Exercise instructions>
Transcribe the lines of the records below, starting from the line with "pose: elev=255.4 azim=282.3" up to and including the line with "Dot at: (236, 201)".

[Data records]
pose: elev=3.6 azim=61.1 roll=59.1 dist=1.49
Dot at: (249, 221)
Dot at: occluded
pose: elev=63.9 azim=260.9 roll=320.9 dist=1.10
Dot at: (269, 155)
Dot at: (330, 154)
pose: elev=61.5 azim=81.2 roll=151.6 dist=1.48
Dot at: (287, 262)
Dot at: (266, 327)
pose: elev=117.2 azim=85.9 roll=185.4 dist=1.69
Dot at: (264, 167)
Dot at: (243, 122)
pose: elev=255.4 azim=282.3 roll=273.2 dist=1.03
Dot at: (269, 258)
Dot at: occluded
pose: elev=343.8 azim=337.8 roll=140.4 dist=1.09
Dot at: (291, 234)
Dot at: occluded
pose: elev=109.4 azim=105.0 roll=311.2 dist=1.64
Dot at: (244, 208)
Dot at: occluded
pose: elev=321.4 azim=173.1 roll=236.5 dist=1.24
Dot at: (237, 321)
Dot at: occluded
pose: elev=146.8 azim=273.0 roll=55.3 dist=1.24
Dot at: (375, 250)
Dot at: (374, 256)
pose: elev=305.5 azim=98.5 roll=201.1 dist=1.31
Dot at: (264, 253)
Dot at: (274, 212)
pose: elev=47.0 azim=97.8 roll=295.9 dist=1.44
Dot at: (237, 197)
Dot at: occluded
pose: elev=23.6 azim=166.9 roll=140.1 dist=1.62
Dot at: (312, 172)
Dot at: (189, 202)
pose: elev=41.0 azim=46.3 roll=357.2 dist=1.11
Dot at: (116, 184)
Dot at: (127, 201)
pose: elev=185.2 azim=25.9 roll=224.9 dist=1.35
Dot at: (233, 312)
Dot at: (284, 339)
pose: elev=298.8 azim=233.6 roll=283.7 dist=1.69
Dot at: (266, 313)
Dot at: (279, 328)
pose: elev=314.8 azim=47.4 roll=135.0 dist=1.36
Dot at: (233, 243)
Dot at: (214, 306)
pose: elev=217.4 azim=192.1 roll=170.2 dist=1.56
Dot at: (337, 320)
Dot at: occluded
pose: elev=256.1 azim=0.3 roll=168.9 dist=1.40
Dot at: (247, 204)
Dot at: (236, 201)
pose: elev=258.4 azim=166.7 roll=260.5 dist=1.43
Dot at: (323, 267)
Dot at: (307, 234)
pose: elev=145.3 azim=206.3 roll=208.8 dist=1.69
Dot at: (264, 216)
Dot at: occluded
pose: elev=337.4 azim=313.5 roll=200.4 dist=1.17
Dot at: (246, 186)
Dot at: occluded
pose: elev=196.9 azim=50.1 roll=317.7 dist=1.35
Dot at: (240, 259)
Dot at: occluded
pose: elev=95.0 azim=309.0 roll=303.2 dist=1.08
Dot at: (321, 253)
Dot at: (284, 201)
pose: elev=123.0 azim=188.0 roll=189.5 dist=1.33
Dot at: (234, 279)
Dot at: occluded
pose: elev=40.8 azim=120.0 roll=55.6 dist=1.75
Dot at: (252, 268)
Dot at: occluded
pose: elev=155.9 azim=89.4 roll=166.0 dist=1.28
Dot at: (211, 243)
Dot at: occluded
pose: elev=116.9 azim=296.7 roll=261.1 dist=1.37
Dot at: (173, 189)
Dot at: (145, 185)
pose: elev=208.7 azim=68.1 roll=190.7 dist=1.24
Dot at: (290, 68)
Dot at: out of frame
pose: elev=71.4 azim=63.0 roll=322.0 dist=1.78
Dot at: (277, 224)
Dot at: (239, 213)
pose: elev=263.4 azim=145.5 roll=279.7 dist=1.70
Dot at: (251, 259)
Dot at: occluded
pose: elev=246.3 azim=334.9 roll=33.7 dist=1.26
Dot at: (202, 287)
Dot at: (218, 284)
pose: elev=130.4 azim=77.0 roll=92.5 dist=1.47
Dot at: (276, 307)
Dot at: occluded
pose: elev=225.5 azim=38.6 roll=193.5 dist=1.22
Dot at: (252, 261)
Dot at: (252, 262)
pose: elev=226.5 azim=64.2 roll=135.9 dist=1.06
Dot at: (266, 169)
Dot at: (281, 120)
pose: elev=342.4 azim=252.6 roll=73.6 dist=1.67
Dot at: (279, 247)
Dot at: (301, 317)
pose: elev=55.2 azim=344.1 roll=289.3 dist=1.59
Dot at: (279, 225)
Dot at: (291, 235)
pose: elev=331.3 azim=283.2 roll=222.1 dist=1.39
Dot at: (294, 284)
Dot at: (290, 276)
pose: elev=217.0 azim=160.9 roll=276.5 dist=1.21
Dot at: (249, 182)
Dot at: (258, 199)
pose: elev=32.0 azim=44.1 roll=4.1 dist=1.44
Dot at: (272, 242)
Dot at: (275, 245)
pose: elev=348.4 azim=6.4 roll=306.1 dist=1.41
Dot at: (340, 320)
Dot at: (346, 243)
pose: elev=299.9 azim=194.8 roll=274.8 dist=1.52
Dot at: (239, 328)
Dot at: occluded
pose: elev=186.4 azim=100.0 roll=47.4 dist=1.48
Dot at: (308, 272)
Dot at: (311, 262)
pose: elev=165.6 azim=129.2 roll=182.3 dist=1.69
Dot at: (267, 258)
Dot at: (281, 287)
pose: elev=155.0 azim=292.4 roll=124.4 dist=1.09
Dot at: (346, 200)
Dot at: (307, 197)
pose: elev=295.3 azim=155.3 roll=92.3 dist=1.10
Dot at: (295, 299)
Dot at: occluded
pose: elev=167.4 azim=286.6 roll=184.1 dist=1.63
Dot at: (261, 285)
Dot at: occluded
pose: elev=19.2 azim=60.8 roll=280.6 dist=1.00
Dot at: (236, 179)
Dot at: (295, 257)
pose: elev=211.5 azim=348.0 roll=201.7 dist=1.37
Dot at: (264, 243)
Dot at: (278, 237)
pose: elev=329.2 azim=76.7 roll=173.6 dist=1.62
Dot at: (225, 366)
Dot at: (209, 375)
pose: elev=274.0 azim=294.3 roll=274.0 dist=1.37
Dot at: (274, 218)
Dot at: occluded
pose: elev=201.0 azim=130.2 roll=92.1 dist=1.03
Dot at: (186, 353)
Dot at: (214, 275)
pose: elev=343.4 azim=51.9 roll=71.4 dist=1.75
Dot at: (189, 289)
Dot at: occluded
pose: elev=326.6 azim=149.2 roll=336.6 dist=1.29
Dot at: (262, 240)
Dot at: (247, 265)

Full response>
pose: elev=255.4 azim=282.3 roll=273.2 dist=1.03
Dot at: (269, 258)
Dot at: occluded
pose: elev=343.8 azim=337.8 roll=140.4 dist=1.09
Dot at: (291, 234)
Dot at: occluded
pose: elev=109.4 azim=105.0 roll=311.2 dist=1.64
Dot at: (244, 208)
Dot at: occluded
pose: elev=321.4 azim=173.1 roll=236.5 dist=1.24
Dot at: (237, 321)
Dot at: occluded
pose: elev=146.8 azim=273.0 roll=55.3 dist=1.24
Dot at: (375, 250)
Dot at: (374, 256)
pose: elev=305.5 azim=98.5 roll=201.1 dist=1.31
Dot at: (264, 253)
Dot at: (274, 212)
pose: elev=47.0 azim=97.8 roll=295.9 dist=1.44
Dot at: (237, 197)
Dot at: occluded
pose: elev=23.6 azim=166.9 roll=140.1 dist=1.62
Dot at: (312, 172)
Dot at: (189, 202)
pose: elev=41.0 azim=46.3 roll=357.2 dist=1.11
Dot at: (116, 184)
Dot at: (127, 201)
pose: elev=185.2 azim=25.9 roll=224.9 dist=1.35
Dot at: (233, 312)
Dot at: (284, 339)
pose: elev=298.8 azim=233.6 roll=283.7 dist=1.69
Dot at: (266, 313)
Dot at: (279, 328)
pose: elev=314.8 azim=47.4 roll=135.0 dist=1.36
Dot at: (233, 243)
Dot at: (214, 306)
pose: elev=217.4 azim=192.1 roll=170.2 dist=1.56
Dot at: (337, 320)
Dot at: occluded
pose: elev=256.1 azim=0.3 roll=168.9 dist=1.40
Dot at: (247, 204)
Dot at: (236, 201)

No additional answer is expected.